The Federation of Danish Investment Associations (InvesteringsForeningsRådet) has reacted to proposals published by the Danish Financial Supervisory Authority (Finanstilsynet) for improving investor returns by reiterating its members’ commitment to best practice, to maintain competitiveness against European peers.
Like a number of other markets, Denmark saw its local fund industry post a new record total AUM in 2013 – DKK1.385trn (€186bn) – following a 14% increase in AUM through the year. This followed research published by Morningstar, which suggested Danish, along with other Nordic based funds, offer some of the best asset weighted ongoing charges available in Europe – effectively meaning that the industry is run on a competitive basis when compared to some other European fund markets.
Danish Investment Associations remain among the best collective investments in Europe in terms of value generated for investors, said Jens Jørgen Holm Møller, managing director of the Federation (pictured).
“We want Danish investors’ returns in future to also be among the best in Europe.”
The Supervisory Authority, Finanstilsynet, has proposed “10 ways to lower costs and better returns” in a report published via its website: http://www.finanstilsynet.dk/~/media/Nyhedscenter/2014/Omkostningsunders%C3%B8gelse%202013.ashx
The report is based on resarch into 10 providers, which it says account for 70% of the Investment Association market: BankInvest, Danske Invest, Handelsinvest, Jyske Invest, Maj Invest, Nordea Invest, Nykredit Invest, SEBinvest, Sparinvest, and Sydinvest.
The gist of the report is that the Authority has suggested the boards of local Investment Associations are not maximising the opportunity to bring down costs and thereby improve returns for investors.
In particular, there are ways for variable costs to be pushed down, the regulatory authority suggests.
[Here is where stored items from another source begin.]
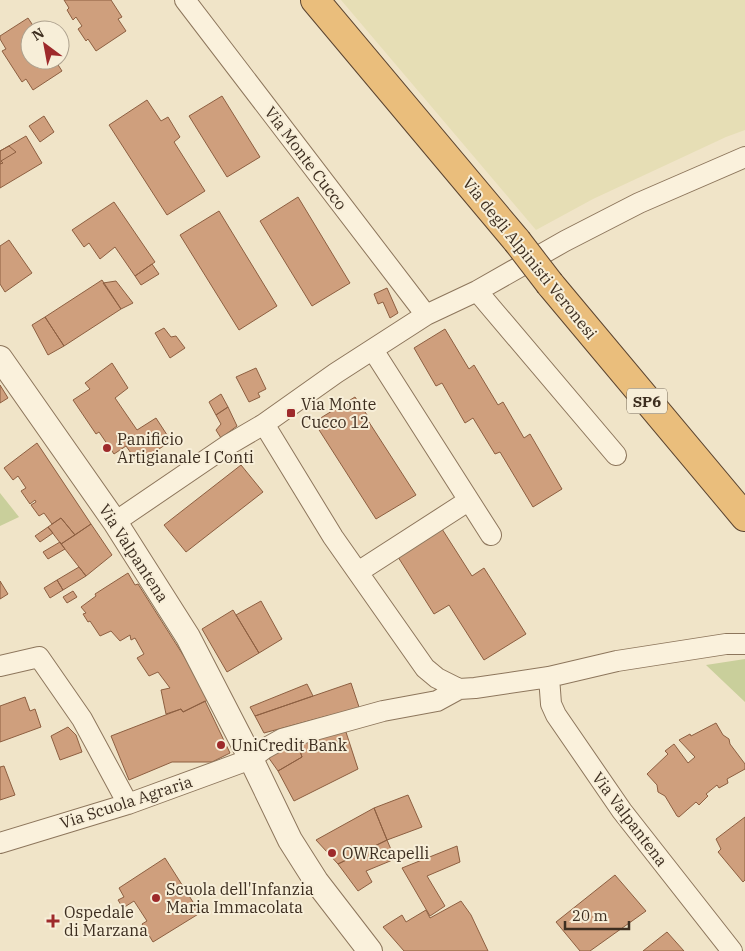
<svg xmlns="http://www.w3.org/2000/svg" width="745" height="951" viewBox="0 0 745 951" font-family="'IBM Plex Serif',serif">
<style>
.farmland{fill:#e6deb5}
.green{fill:#c9cf9b}
.building{fill:#cf9f7d;stroke:#8d5f41}
.lines{fill:none;stroke-linecap:round;stroke-linejoin:round}
.minor-casing{stroke:#8d765c;stroke-width:22}
.tertiary-casing{stroke:#8d765c;stroke-width:26}
.trunk-casing{stroke:#5b4430;stroke-width:30}
.minor{stroke:#faf1dc;stroke-width:20}
.tertiary{stroke:#faf1dc;stroke-width:24}
.trunk{stroke:#eabe7c;stroke-width:28}
.trunk-bridge-casing{stroke:#5b4430;stroke-width:30;stroke-linecap:butt}
.trunk-bridge{stroke:#eabe7c;stroke-width:28}
.poi-dot{fill:#9e2a2b;stroke:#f7eed8;stroke-width:2}
.labels{text-anchor:middle;dominant-baseline:central;stroke-width:4;stroke-linejoin:round;paint-order:stroke}
.shield{fill:#f7eed8;stroke:#756857;stroke-width:1}
.shield-label{font-size:15px;font-weight:bold;fill:#3d2e20}
.street-label{font-size:16px;fill:#3d2e20;stroke:#f7eed8}
.poi-label{font-size:16px;fill:#3d2e20;stroke:#f7eed8;text-anchor:start}
</style>
<rect width="100%" height="100%" fill="#f0e4c8"/>
<!-- farmland -->
<path class="farmland" d="M341,0H745V130L726,137L593,199L536,230Z"/>
<!-- green -->
<path class="green" d="M0,493L19,517L0,526Z
M745,659V702L706,665Z"/>
<!-- building -->
<path class="building" d="M64,0H111L122,17L118,19L126,31L96,51L88,39L86,41L78,29L82,26L76,17L73,20L67,10L69,8Z
M28,18L36,30L40,27L42,30H30V60H55L62,71L33,90L26,79L22,82L2,51L6,49L0,39V36Z
M222,96L260,157L227,177L189,116Z
M147,100L161,121L168,117L180,137L174,142L205,191L167,215L109,125Z
M44,116L54,132L40,142L29,126Z
M26,136L42,163L0,188V151Z
M9,146L16,152L1,161L3,163L0,164V151Z
M298,197L350,283L312,306L260,221Z
M114,202L155,262L135,276L115,247L100,259L89,243L84,247L72,230Z
M219,211L277,306L239,330L180,235Z
M9,240L32,273L5,292L0,284V246Z
M152,264L159,274L141,285L135,276Z
M102,280L121,309L64,346L45,317Z
M116,281L133,303L121,309L103,283Z
M387,288L398,313L390,318L383,302L378,304L374,294Z
M45,317L64,346L48,355L32,325Z
M164,328L171,337L176,336L185,348L170,358L155,333Z
M445,329L469,369L474,365L498,405L503,402L524,438L530,434L562,489L533,507L500,452L495,454L473,418L465,423L442,383L436,386L414,348Z
M112,363L128,388L115,398L137,430L156,418L171,441L138,463L126,446L114,454L99,432L96,434L73,400L90,389L85,383Z
M256,368L266,389L258,393L260,397L249,402L236,377Z
M0,385L8,398L0,403Z
M221,394L228,407L216,415L209,402Z
M355,397L367,415L365,416L416,495L376,519L314,422Z
M228,407L237,426L221,438L216,430L221,424L216,415Z
M37,443L91,524L75,535L61,518L52,524L44,513L39,516L31,505L36,502L35,500L30,504L21,491L26,488L18,476L13,480L4,468Z
M241,465L263,492L186,552L164,525Z
M61,518L75,535L61,544L48,527Z
M91,524L112,555L86,576L61,544Z
M48,527L53,533L40,542L35,536Z
M442,529L472,576L484,568L526,634L484,660L449,605L434,614L398,557Z
M60,542L65,549L48,559L43,552Z
M79,567L86,576L63,590L57,580Z
M128,573L135,585L138,584L185,658L208,700L183,712L181,709L166,714L161,690L170,688L158,672L149,676L137,658L144,654L135,638L131,640L130,635L120,641L111,631L100,636L90,621L88,622L83,614L86,613L81,607L96,596L95,594Z
M57,580L63,590L50,598L44,588Z
M0,581L8,594L0,599Z
M73,591L77,597L67,603L63,597Z
M261,601L282,639L259,653L236,615Z
M233,610L259,653L227,672L202,629Z
M351,683L360,710L327,716L264,733L255,716Z
M307,684L313,696L255,716L250,707Z
M25,697L30,711L35,709L41,727L0,742V706Z
M205,701L230,753L212,762H172L129,780L111,736L181,709L183,712Z
M716,723L723,735L729,739L730,744L745,764V769L727,779L728,783L719,788L717,785L706,794L708,796L699,805L696,802L679,817L677,816L665,796L658,792L657,785L647,774L668,754L665,751L674,744L688,763L695,757L679,740L690,734L691,736Z
M344,726L358,769L294,801L278,771L302,757L296,739Z
M68,727L76,735L82,752L60,760L51,736Z
M296,739L302,757L278,771L266,754Z
M4,766L15,795L0,800V767Z
M408,795L422,827L387,840L374,808Z
M374,808L387,840L338,864L316,840Z
M745,817V880L743,882L718,852L721,849L716,839Z
M387,840L395,859L366,871L372,882L358,891L338,864Z
M457,846L460,862L427,876L445,906L430,916L402,868Z
M165,858L200,913L153,942L142,924L147,921L134,901L123,908L118,900L124,897L119,888Z
M615,875L646,911L590,951H580L556,922Z
M461,901L471,915L488,951H404L383,927L402,915L406,922L426,910L430,918Z
M667,932L684,951H643Z"/>
<g class="lines">
<!-- minor casing -->
<g class="minor-casing">
<path id="minor" d="M185,0L426,315
M477,291L616,455
M373,350L491,535
M264,424L333,537L425,668L437,678L459,689
M115,522L228,445L264,424L336,373L426,315L477,291L565,241L639,203L745,157
M358,572L468,501
M0,666L39,657L82,719L128,804
M549,677L551,704L556,715L622,811L732,951
M0,843L128,804L251,759L264,749L282,739L383,711L437,701L459,689L475,688L549,677L617,661L726,644H745"/>
</g>
<!-- tertiary casing -->
<g class="tertiary-casing">
<path id="tertiary" d="M0,358L115,522L188,637L251,759L290,840L316,881L370,951"/>
</g>
<!-- trunk casing -->
<g class="trunk-casing">
<path id="trunk" d="M315,0L517,241
M550,284L745,517"/>
</g>
<!-- minor -->
<use href="#minor" class="minor"/>
<!-- tertiary -->
<use href="#tertiary" class="tertiary"/>
<!-- trunk -->
<use href="#trunk" class="trunk"/>
<!-- trunk-bridge casing -->
<g class="trunk-bridge-casing">
<path id="trunk-bridge" d="M517,241L550,284"/>
</g>
<!-- trunk-bridge -->
<use href="#trunk-bridge" class="trunk-bridge"/>
</g>
<!-- markers -->
<g class="poi-dot">
<rect x="286" y="408" width="10" height="10" rx="2.5"/>
<circle cx="107" cy="448" r="5"/>
<circle cx="221" cy="745" r="5"/>
<circle cx="332" cy="853" r="5"/>
<circle cx="156" cy="898" r="5"/>
<path d="M50.5 913.5h5v5h5v5h-5v5h-5v-5h-5v-5h5z"/>
</g>
<g class="labels">
<!-- shield labels -->
<rect class="shield" x="627" y="388.5" width="40" height="25" rx="4"/>
<g class="shield-label">
<text x="647" y="401">SP6</text>
</g>
<!-- street labels -->
<g class="street-label">
<text transform="translate(306 158) rotate(53)">Via Monte Cucco</text>
<text transform="translate(530 258) rotate(51)">Via degli Alpinisti Veronesi</text>
<text transform="translate(134 553) rotate(57)">Via Valpantena</text>
<text transform="translate(126 802) rotate(-18)">Via Scuola Agraria</text>
<text transform="translate(630 819) rotate(53)">Via Valpantena</text>
</g>
<!-- poi labels -->
<g class="poi-label">
<text x="301" y="404">Via Monte<tspan x="301" dy="18">Cucco 12</tspan></text>
<text x="117" y="439">Panificio<tspan x="117" dy="18">Artigianale I Conti</tspan></text>
<text x="231" y="745">UniCredit Bank</text>
<text x="342" y="853">OWRcapelli</text>
<text x="166" y="889">Scuola dell'Infanzia<tspan x="166" dy="18">Maria Immacolata</tspan></text>
<text x="64" y="912">Ospedale<tspan x="64" dy="18">di Marzana</tspan></text>
</g>
</g>
<!-- north arrow -->
<g transform="translate(45 45) rotate(328)"><circle r="24" fill="#f7eed8" stroke="#ada18e"/>
<path d="M0-4L9 19L0 12L-9 19Z" fill="#9e2a2b"/>
<text y="-8" font-size="14" font-weight="bold" text-anchor="middle" fill="#3d2e20">N</text>
</g>
<!-- scale -->
<path d="M565 921v8h64v-8" fill="none" stroke="#3d2e20" stroke-width="2.5"/>
<text x="572" y="921" font-size="15" fill="#3d2e20" stroke="#f7eed8" stroke-width="4" paint-order="stroke">20 m</text>
</svg>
it is this conclusion that has caused it to propose 10 ways for the industry to think about how to lower costs, including:
– reducing variable costs such as commission and advisory
– setting cost targets relative to competitors
– seeking to better use economies of scale
– be more critical when it comes to choice of portfolio adviser
– use a stricter procedure for choosing portfolio advisers
– set performance targets relative to competitors
– react faster to poor performance
– determine responses to poor performance
– consider passive investing as an alternative to poorly performing active management
– evaluate the quality of the advice involved in the investment process
Møller described the work of the Supervisory Authority as useful input into the industry’s own work to institute best practice for those managing Investment Associations.
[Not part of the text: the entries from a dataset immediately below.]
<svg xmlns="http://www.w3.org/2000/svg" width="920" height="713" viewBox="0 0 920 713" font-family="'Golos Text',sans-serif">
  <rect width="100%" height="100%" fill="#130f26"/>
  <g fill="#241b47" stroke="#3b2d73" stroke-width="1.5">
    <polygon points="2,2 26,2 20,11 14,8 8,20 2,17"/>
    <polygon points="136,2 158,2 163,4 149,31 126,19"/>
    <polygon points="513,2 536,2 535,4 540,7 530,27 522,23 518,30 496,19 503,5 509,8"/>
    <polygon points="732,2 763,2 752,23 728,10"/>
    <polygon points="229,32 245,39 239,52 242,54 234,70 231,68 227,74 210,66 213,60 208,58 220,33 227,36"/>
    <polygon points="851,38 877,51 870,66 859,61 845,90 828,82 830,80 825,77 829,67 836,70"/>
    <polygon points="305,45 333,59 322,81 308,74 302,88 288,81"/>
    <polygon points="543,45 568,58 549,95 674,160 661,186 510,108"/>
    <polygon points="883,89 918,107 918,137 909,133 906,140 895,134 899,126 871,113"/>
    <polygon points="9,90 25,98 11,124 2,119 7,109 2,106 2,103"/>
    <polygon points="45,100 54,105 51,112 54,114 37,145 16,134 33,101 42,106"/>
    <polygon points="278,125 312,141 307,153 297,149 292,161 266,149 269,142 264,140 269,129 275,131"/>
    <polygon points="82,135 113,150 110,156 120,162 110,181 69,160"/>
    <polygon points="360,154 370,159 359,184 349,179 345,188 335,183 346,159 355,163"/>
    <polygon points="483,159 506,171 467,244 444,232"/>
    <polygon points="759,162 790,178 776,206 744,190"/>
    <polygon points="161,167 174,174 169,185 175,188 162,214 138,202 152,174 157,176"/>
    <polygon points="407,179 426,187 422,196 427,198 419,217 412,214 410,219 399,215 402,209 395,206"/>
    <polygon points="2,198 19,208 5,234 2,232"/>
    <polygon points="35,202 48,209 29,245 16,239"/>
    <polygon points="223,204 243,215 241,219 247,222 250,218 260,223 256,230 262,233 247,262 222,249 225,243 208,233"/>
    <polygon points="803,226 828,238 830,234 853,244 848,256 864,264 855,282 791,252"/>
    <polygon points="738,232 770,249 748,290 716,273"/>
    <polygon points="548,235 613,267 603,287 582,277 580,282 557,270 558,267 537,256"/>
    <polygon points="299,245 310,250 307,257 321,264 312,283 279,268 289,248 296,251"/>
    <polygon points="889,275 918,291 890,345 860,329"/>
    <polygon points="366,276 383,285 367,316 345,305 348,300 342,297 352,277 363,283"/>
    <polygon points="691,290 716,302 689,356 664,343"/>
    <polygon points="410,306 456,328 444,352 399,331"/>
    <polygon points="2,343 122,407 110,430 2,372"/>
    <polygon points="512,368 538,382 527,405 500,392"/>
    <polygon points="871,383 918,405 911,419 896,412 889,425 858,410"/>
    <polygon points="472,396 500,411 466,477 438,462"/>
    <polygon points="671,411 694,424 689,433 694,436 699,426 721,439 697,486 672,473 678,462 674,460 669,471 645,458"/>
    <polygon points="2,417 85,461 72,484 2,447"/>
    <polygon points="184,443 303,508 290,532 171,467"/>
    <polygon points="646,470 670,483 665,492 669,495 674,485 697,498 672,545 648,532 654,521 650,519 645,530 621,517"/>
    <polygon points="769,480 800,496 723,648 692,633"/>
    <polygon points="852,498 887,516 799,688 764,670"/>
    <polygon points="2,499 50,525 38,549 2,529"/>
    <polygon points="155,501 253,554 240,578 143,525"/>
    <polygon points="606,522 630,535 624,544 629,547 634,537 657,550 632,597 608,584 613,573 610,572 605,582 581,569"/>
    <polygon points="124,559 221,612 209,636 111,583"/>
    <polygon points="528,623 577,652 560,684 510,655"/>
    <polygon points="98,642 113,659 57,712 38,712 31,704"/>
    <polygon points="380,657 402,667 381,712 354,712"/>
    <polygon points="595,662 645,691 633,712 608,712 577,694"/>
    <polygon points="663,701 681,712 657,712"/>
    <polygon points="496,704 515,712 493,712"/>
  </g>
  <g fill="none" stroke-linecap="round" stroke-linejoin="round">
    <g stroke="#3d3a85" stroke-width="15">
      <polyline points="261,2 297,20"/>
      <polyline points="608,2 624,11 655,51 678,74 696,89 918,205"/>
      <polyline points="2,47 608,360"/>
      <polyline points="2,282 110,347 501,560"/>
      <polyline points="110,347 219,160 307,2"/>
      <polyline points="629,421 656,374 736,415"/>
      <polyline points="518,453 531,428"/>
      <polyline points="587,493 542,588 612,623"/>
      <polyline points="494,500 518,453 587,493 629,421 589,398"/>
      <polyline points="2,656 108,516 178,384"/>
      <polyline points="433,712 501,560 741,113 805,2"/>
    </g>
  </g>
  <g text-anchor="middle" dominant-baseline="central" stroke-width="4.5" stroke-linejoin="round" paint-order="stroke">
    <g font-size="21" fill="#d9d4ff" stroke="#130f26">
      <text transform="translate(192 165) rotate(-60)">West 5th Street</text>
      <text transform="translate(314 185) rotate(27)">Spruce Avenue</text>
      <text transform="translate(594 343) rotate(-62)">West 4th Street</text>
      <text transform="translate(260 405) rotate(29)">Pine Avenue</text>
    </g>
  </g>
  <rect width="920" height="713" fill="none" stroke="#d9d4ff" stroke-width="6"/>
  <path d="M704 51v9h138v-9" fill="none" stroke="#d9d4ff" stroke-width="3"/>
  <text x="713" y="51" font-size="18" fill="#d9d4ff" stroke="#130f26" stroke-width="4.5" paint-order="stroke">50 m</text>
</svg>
He said the Federation agreed that its members should only take on the necessary costs, but underlined the fact that cost levels in the local industry currently sit below the EU average.
“Danish Investment Associations offer competitive cost levels. The average investor with DKK460,000 invested in a fund save DKK1,000 annually by using a Danish Investment Association instead of an average European [fund],” he added.
And notwithstanding commitments to lower costs, the primary objective of local collective investments are to deliver the best risk adjusted return to investors.